The campaign against the JCP has, at times, spilled over into violence. Following the killing last July of Benghazi activist Abdulsalam al-Mesmari -- a vocal critic of the Brotherhood and Islamists more generally -- angry mobs ransacked and burned the JCP headquarters in Tripoli and Benghazi. One fiercely anti-Islamist TV channel ran footage of Mesmari talking about the Brotherhood on a loop, with an accompanying ticker that read: "Who killed Abdulsalam?" The mood got so ugly that party members feared for the life of their leader, Sawan.

The July 2013 military overthrow of Egypt's first democratically elected president, Mohamed Morsi, a Brotherhood member, also had an impact on Libya that is still being felt today. Some within the country's hollowed-out military, along with anti-Islamist activists and militias, make no secret of their wish to see a similar scenario unfold in Libya. Islamists, meanwhile, are convinced such plots are afoot.

"People who are against the Brotherhood here got a psychological boost because of what happened in Egypt," says Alamin Belhaj, a senior JCP figure and former head of the Libyan Brotherhood's shura council. "It had a very negative effect on us. The strategy of blaming everything on the Brotherhood has been very successful. 'Ikhwani' [Brotherhood] became a catchall term of abuse."

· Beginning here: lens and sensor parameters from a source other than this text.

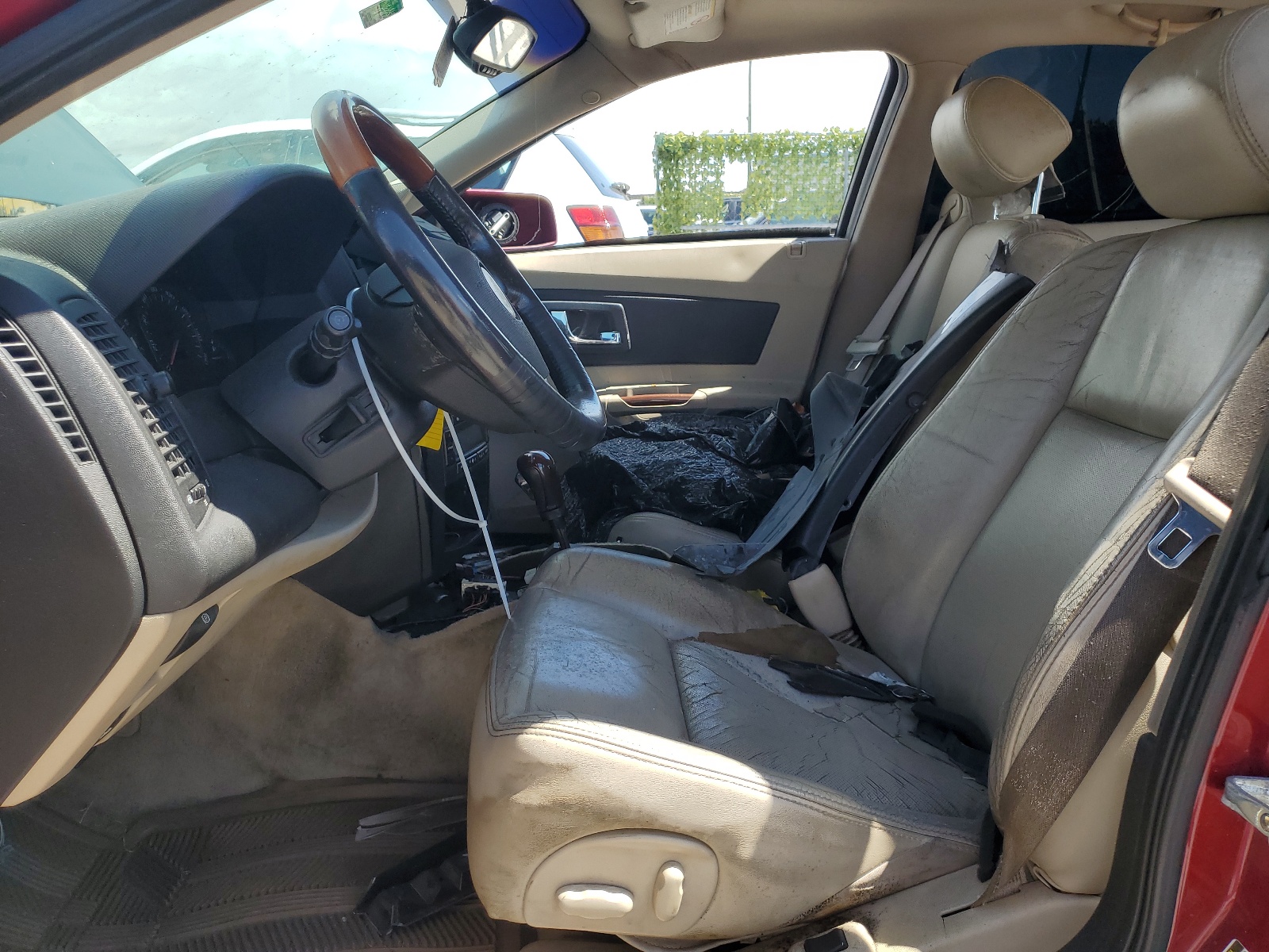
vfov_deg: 53.1
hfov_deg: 67.3
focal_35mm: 26
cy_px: 476
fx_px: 953
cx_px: 634
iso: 50
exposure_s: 1/909
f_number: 1.5
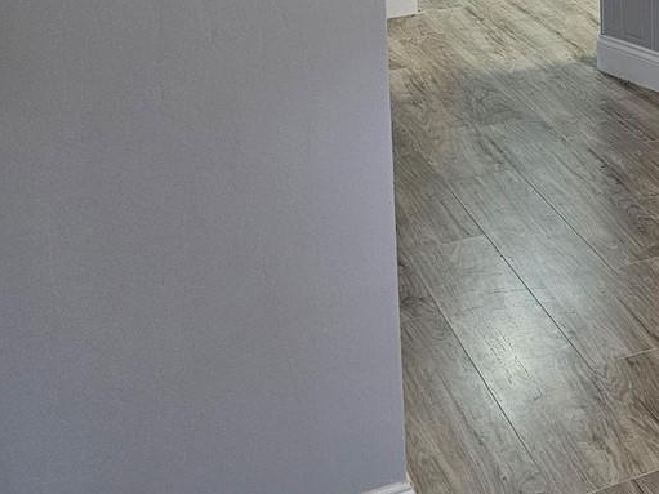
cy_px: -147
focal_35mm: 72
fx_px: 1370
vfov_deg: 18.9
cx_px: 999
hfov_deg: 22.2
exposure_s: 1/120
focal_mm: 6.3
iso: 320
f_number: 1.7
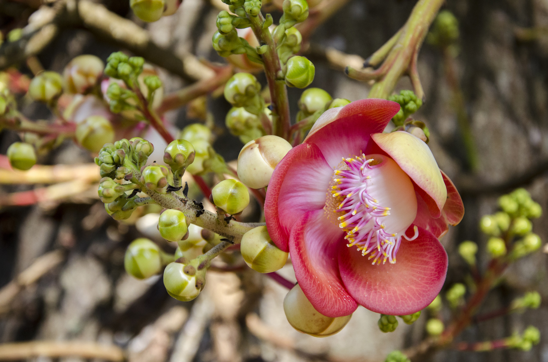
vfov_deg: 15.6
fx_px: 1321
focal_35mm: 87
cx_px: 274
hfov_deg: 23.4
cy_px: 181
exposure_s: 1/125
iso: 720
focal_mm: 58
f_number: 5.6
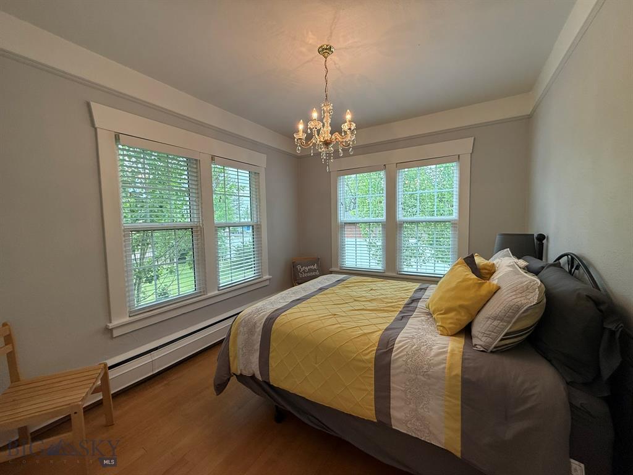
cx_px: 316
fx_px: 256
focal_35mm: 14
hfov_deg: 102.1
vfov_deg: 85.7
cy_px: 238
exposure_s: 1/120
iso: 100
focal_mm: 2.22
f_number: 2.2
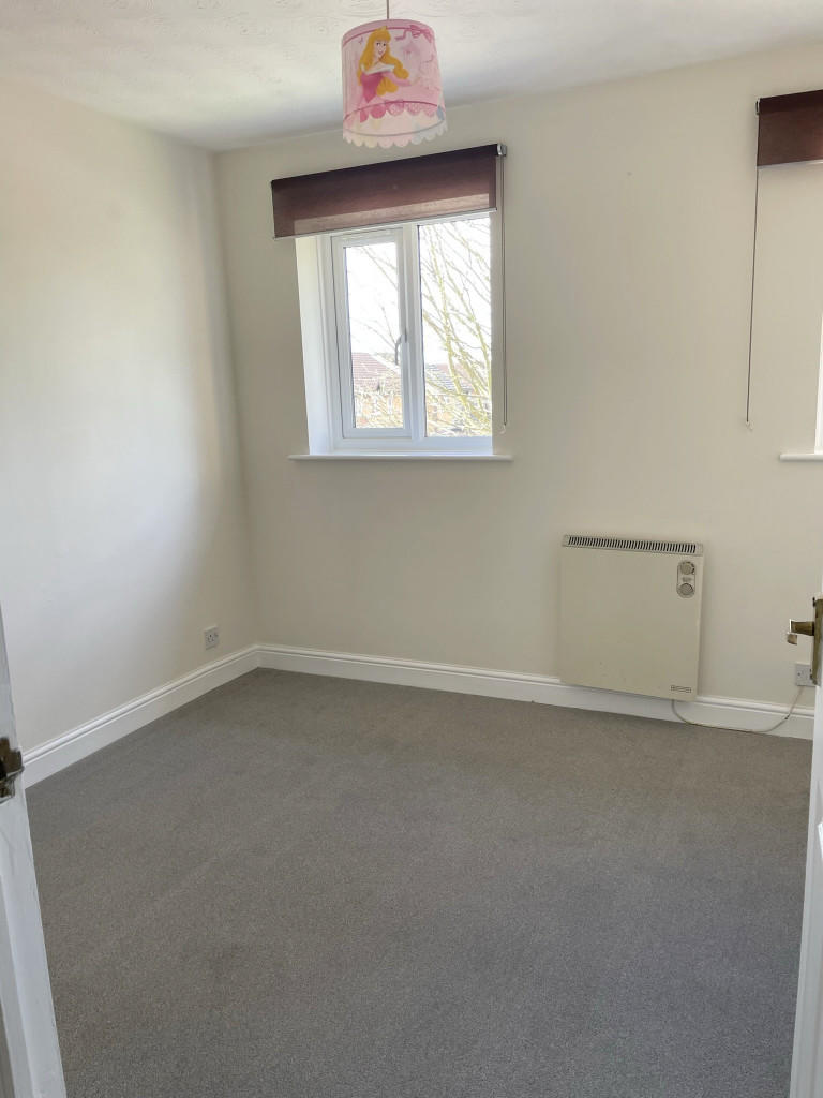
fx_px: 824
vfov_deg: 67.3
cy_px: 549
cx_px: 412
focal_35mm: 26
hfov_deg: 53.1
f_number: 1.6
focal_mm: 4.2
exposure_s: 1/121
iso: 80
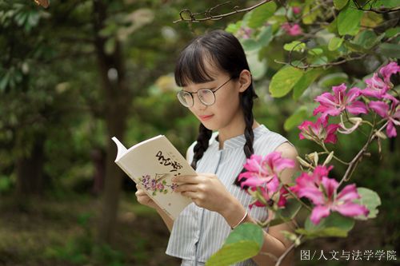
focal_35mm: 55
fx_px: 611
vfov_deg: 24.6
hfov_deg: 36.3
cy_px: 133
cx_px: 200
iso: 100
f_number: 1.8
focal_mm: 55
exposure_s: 1/2500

The Libyan Muslim Brotherhood has also faced criticism -- and even threats -- from within the country's wider Islamist firmament. Last year, Salafists in Tripoli publicly burned copies of the works of Banna and Brotherhood ideologue Sayyid Qutb. Others have accused the Brotherhood of compromising its principles to gain influence in the political game. Extremists in the restive city of Derna have targeted the Muslim Brotherhood and the JCP, bombing their offices and cars. An Islamist militia commander in eastern Libya recently declared that the Brotherhood had become a "burden on the country and on the Islamic movement itself."

All this has taken its toll on the Libyan Brotherhood and prompted no small amount of soul-searching among its members. The movement is still trying to put down roots in Libyan society, as its Egyptian counterpart did for decades, including registering as a nongovernmental organization in 2012.

Some close to the Brotherhood argue that the movement should withdraw from politics entirely for a couple of years, focusing instead on social and charitable programs that might help mend its battered reputation. But others counter that removing itself from Libya's nascent political scene -- even if only temporarily -- could spell disaster for the organization. As this debate plays out, the JCP remains undecided on how it will approach elections for a new house of representatives, due to take place this year.

"Staying in the political game means we will get better at it," says one member of the Brotherhood's shura council. "And by staying we will make sure our political enemies don't keep us out. Libya needs a diverse political spectrum to reflect its diverse society. We believe the Islamist perspective is best represented by the Brotherhood and not the extremists who give a distorted picture."